Purvi Shah is a writer and social justice activist, known for her work to enable language access and advocacy for immigrant survivors of violence.

== Career ==
Shah is the author of three collections of poetry, Terrain Tracks (New Rivers Press, 2006), Dark Lip of the Beloved – Sound Your Fiery God-Praise (belladonna*, 2015), and Miracle Marks (Northwestern University Press, 2019). Her debut collection, Terrain Tracks, won the Many Voices Project prize and was nominated for the Asian American Writers’ Workshop Members’ Choice Award in 2007.

* _COMPLETE THE FOLLOWING_
1: Write out a portion of the Purvi Shah biography word for word, beginning at the words "Purvi Shah is" and stopping after "Award in 2007.".
2: Continue the Purvi Shah biography, picking up after its final sentence.

* _Data items_
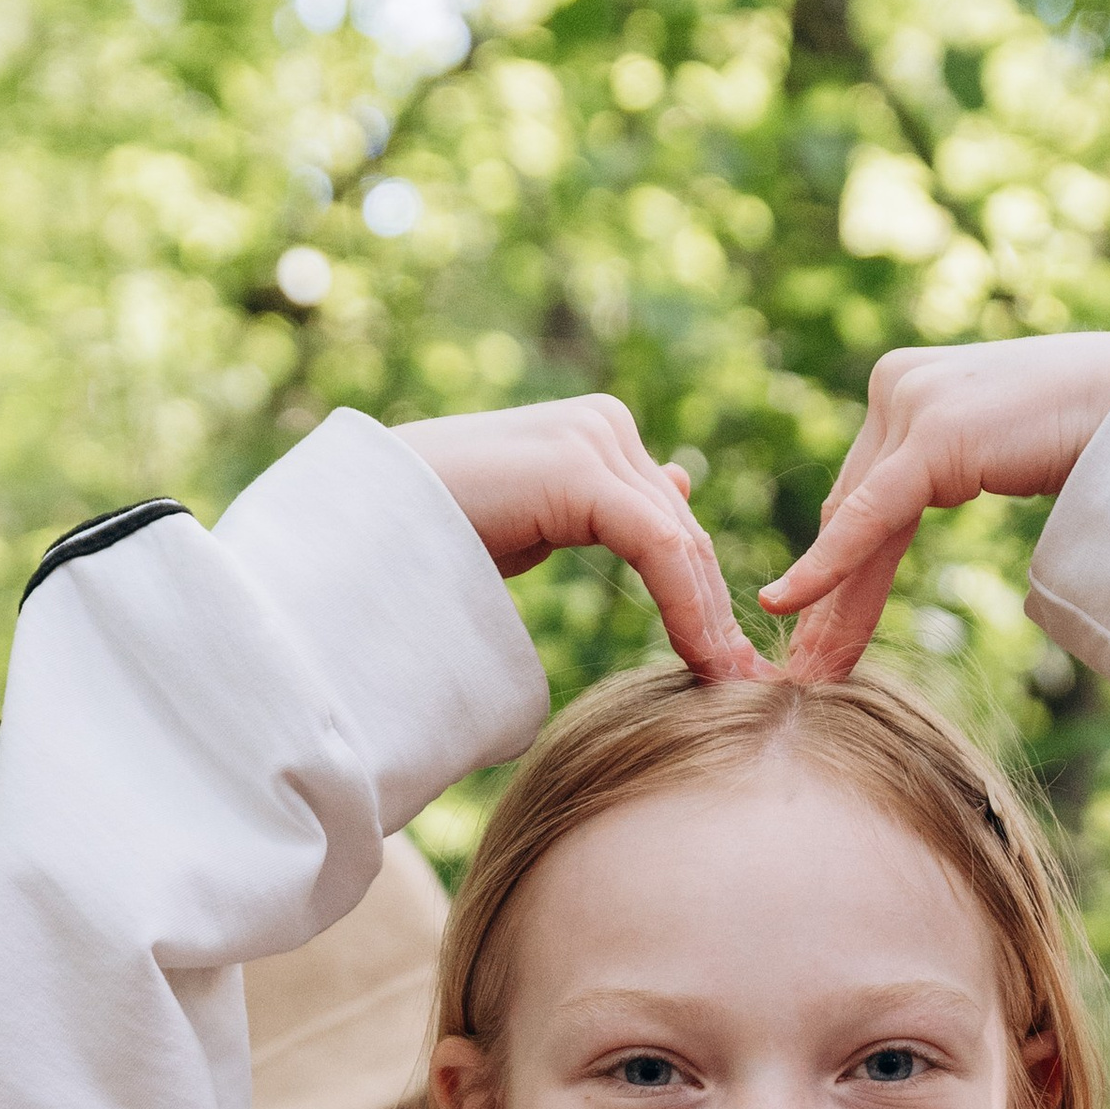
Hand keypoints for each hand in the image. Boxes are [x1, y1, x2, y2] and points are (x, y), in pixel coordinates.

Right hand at [394, 397, 760, 684]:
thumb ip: (605, 510)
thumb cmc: (432, 537)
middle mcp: (604, 425)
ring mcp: (594, 438)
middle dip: (715, 610)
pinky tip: (700, 659)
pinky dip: (685, 605)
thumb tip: (678, 489)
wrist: (364, 525)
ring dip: (708, 618)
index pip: (670, 523)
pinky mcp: (580, 468)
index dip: (702, 594)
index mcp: (595, 434)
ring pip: (678, 541)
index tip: (727, 663)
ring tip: (728, 683)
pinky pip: (657, 545)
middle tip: (745, 681)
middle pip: (682, 532)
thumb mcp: (538, 524)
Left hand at [760, 335, 1109, 681]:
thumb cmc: (1088, 431)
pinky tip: (786, 604)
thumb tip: (917, 509)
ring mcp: (907, 403)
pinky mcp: (930, 435)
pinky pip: (865, 517)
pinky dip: (826, 566)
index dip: (834, 565)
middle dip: (827, 596)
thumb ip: (945, 470)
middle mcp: (894, 384)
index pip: (860, 493)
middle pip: (849, 512)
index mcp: (905, 384)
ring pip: (855, 523)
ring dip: (832, 602)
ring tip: (813, 668)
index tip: (816, 629)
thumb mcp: (992, 454)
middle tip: (805, 664)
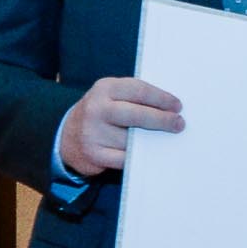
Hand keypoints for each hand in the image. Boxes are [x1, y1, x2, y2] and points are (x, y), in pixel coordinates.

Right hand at [60, 77, 183, 176]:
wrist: (67, 136)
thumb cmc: (101, 113)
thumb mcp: (112, 96)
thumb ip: (135, 98)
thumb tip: (171, 108)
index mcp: (105, 88)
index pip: (139, 91)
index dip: (162, 98)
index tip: (178, 106)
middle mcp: (97, 109)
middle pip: (137, 115)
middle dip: (162, 120)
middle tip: (179, 124)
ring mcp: (93, 133)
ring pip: (133, 139)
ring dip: (153, 141)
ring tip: (166, 139)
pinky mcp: (94, 154)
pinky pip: (125, 158)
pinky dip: (140, 157)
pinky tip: (150, 154)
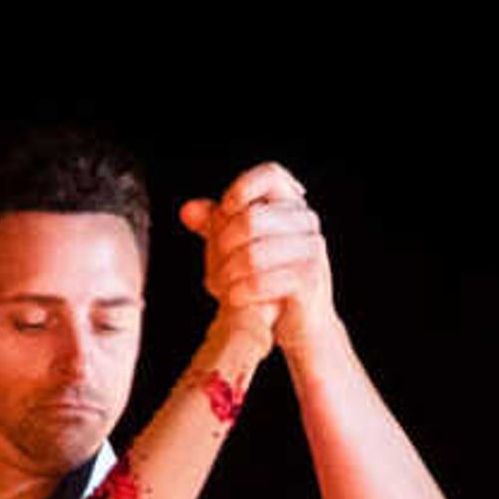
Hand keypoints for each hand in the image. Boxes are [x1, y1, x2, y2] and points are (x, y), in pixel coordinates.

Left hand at [179, 163, 335, 355]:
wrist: (302, 323)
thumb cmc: (271, 281)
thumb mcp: (240, 248)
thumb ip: (216, 226)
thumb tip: (187, 211)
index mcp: (291, 205)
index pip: (271, 175)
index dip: (242, 188)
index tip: (224, 210)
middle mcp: (306, 221)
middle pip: (252, 218)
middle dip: (222, 246)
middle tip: (212, 269)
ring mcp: (311, 249)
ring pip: (254, 253)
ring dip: (227, 274)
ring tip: (219, 287)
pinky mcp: (309, 280)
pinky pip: (262, 280)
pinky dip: (240, 291)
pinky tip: (233, 298)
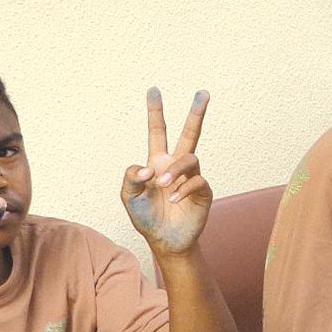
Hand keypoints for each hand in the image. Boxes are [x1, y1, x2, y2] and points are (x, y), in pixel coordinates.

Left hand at [124, 88, 212, 255]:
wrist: (164, 241)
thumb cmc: (146, 217)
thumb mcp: (128, 197)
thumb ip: (131, 177)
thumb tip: (150, 169)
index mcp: (157, 162)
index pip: (157, 131)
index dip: (155, 112)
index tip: (153, 90)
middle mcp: (176, 166)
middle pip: (190, 133)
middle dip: (196, 112)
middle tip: (203, 92)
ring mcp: (192, 177)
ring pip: (191, 159)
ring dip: (175, 171)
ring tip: (163, 187)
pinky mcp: (203, 192)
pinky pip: (198, 181)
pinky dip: (184, 189)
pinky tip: (174, 200)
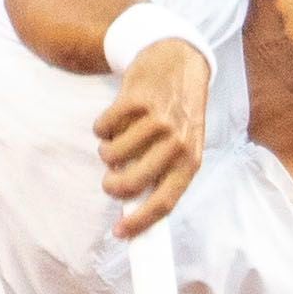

* _REPLIES_
1:
Purvi Shah is a writer and social justice activist, known for her work to enable language access and advocacy for immigrant survivors of violence.

== Career ==
Shah is the author of three collections of poetry, Terrain Tracks (New Rivers Press, 2006), Dark Lip of the Beloved – Sound Your Fiery God-Praise (belladonna*, 2015), and Miracle Marks (Northwestern University Press, 2019). Her debut collection, Terrain Tracks, won the Many Voices Project prize and was nominated for the Asian American Writers’ Workshop Members’ Choice Award in 2007.

2:
Of Miracle Marks, Seema Reza wrote for The Kenyon Review, "Shah traces the links of the chains that bound and continue to bind Indian women into submission and exclusion... Here the use of space is not only aesthetic, but political—the words spread like oil on water, the marks cannot be contained. The miracles compound and morph: woman in pursuit, woman as monster, woman as mark-maker and space-taker. And woman refusing: to offer herself as refuge, as sacrifice, as martyr." She has consulted with the Center for Court Innovation and the Mayor's Office to End Domestic and Gender-Based Violence, and authored the 2017 report, "Seeding Generations: New Strategies Towards Services for People who Abuse." During the 10th anniversary of 9/11, she directed Together We Are New York, a community-based poetry project to highlight Asian American voices. In addition to journals and anthologies, her work is part of public art in Iowa libraries including at Grinnell College.

== Awards ==
Her honors include winning the inaugural SONY South Asian Excellence Award for Social Service in 2008 for her work to end violence against women.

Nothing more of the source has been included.